Что нужно сделать
Перепишите без изменений строки записей: начиная со строки, в которой есть «pose: elev=139.0 azim=92.9», и заканчивая последней строкой записей.

──────── Записи набора данных ────────

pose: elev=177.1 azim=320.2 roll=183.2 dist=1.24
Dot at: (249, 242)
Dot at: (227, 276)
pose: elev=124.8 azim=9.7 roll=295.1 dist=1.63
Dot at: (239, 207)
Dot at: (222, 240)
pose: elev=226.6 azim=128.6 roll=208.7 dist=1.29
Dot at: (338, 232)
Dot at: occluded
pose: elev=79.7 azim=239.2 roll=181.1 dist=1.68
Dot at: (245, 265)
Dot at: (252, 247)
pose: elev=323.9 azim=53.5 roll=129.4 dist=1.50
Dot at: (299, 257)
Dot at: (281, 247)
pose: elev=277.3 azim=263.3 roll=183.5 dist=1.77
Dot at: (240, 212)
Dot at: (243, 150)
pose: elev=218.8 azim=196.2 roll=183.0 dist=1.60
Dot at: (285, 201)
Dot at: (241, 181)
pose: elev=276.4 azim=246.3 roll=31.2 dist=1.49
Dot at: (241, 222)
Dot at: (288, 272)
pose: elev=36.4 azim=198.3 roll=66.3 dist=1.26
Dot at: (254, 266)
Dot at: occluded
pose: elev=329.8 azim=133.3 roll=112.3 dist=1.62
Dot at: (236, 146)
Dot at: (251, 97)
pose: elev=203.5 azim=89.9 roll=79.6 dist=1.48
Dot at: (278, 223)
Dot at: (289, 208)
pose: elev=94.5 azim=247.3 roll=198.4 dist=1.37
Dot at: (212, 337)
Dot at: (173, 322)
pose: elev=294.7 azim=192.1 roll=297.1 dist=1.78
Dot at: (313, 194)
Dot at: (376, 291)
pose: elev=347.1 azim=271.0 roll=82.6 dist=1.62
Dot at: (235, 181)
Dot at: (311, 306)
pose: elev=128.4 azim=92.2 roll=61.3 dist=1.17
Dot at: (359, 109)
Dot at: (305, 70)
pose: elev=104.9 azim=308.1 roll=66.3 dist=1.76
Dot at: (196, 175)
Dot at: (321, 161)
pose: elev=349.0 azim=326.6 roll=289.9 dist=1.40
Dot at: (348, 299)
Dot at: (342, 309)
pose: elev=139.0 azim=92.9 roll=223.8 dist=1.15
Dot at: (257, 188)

────────

Решение задания
pose: elev=139.0 azim=92.9 roll=223.8 dist=1.15
Dot at: (257, 188)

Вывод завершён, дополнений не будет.